## TASK BRIEF:
State how many lines of the entries include the string "status", please, leaving out everything but the number.

## RECORD EXTRACTS:
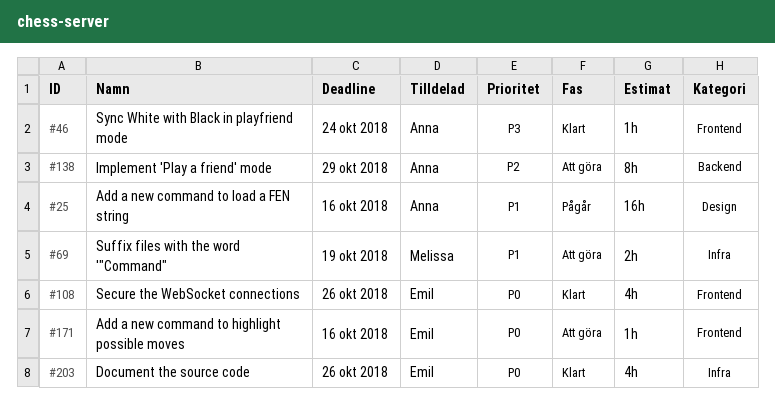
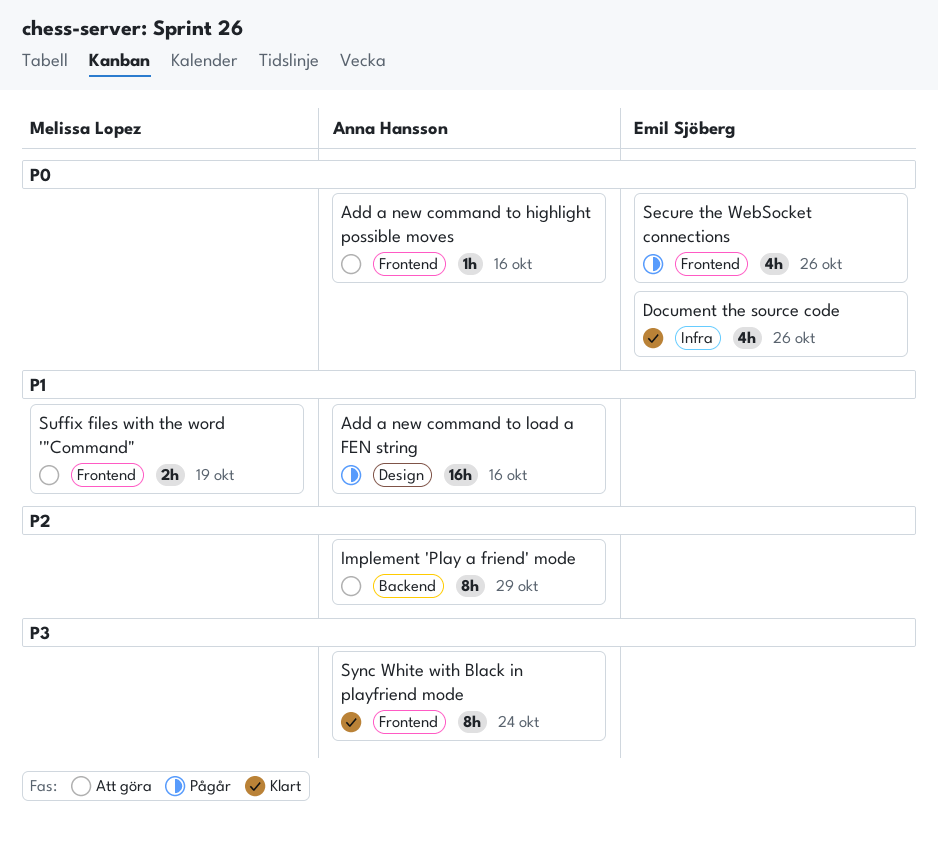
Add a new command to highlight possible moves, owner: Emil Sjöberg -> Anna Hansson
Secure the WebSocket connections, status: Klart -> Pågår
Suffix files with the word '"Command", label: Infra -> Frontend
Sync White with Black in playfriend mode, estimate: 1h -> 8h

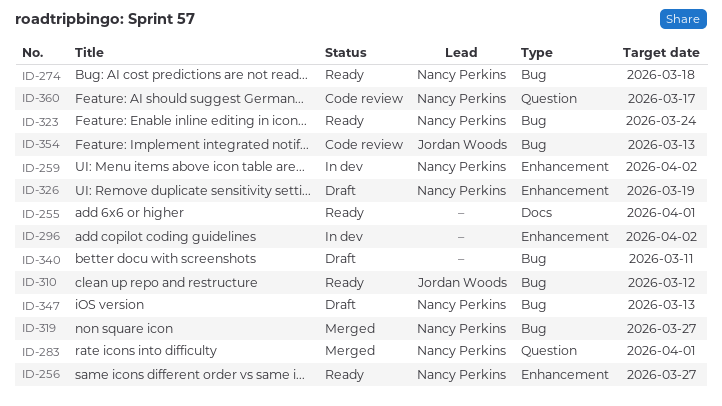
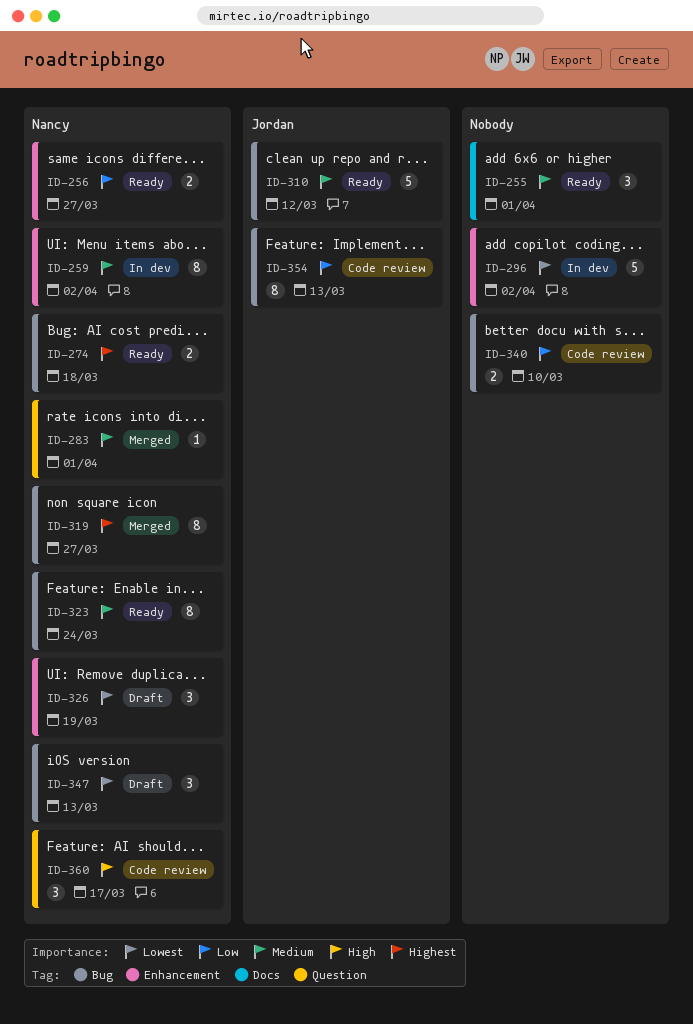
ID-340, status: Draft -> Code review
ID-340, due: Mar 11 -> Mar 10

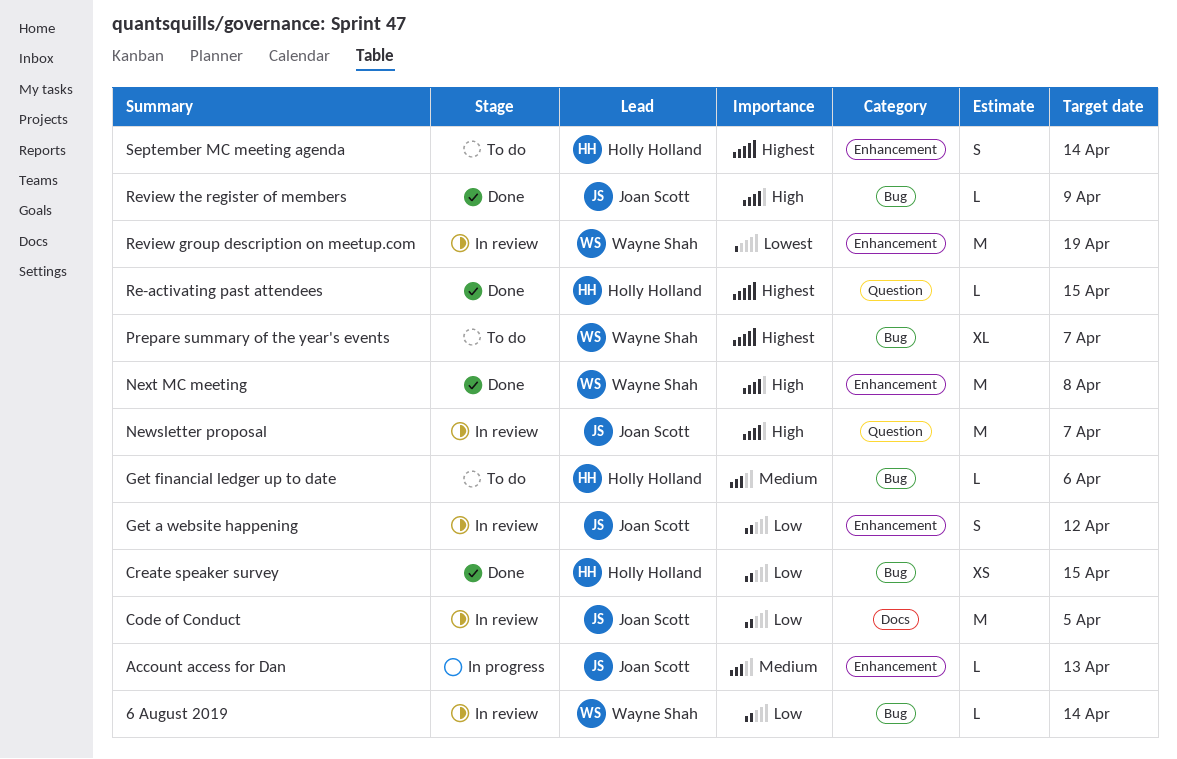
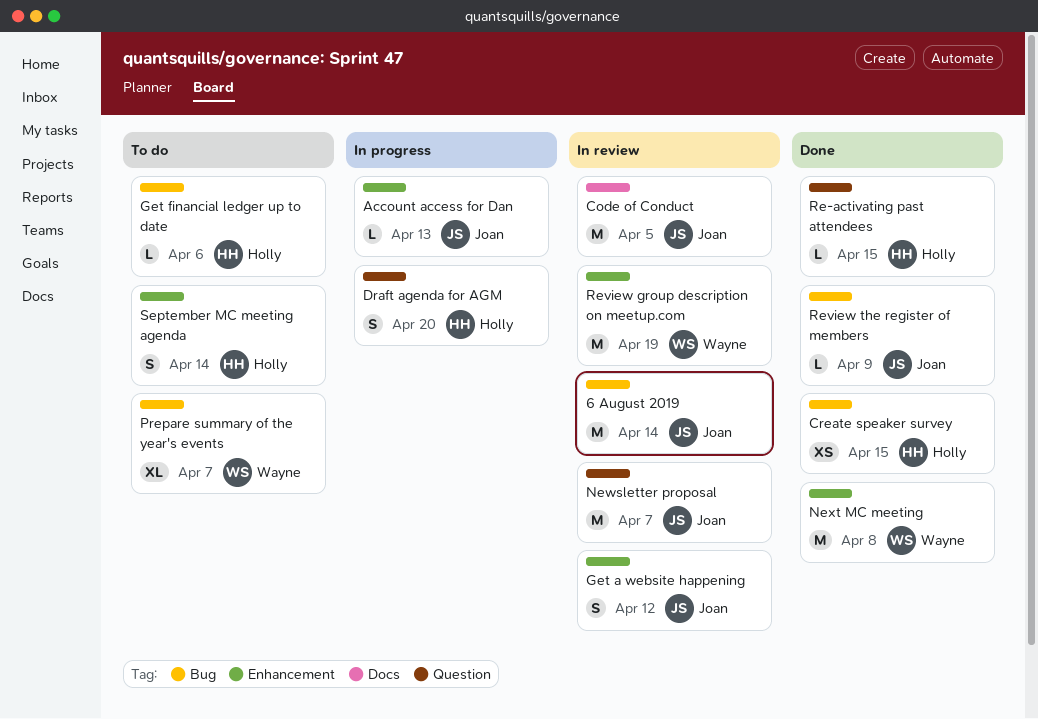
6 August 2019, owner: Wayne Shah -> Joan Scott
6 August 2019, estimate: L -> M
Draft agenda for AGM: none -> present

## COMPLETED EXERCISE:
2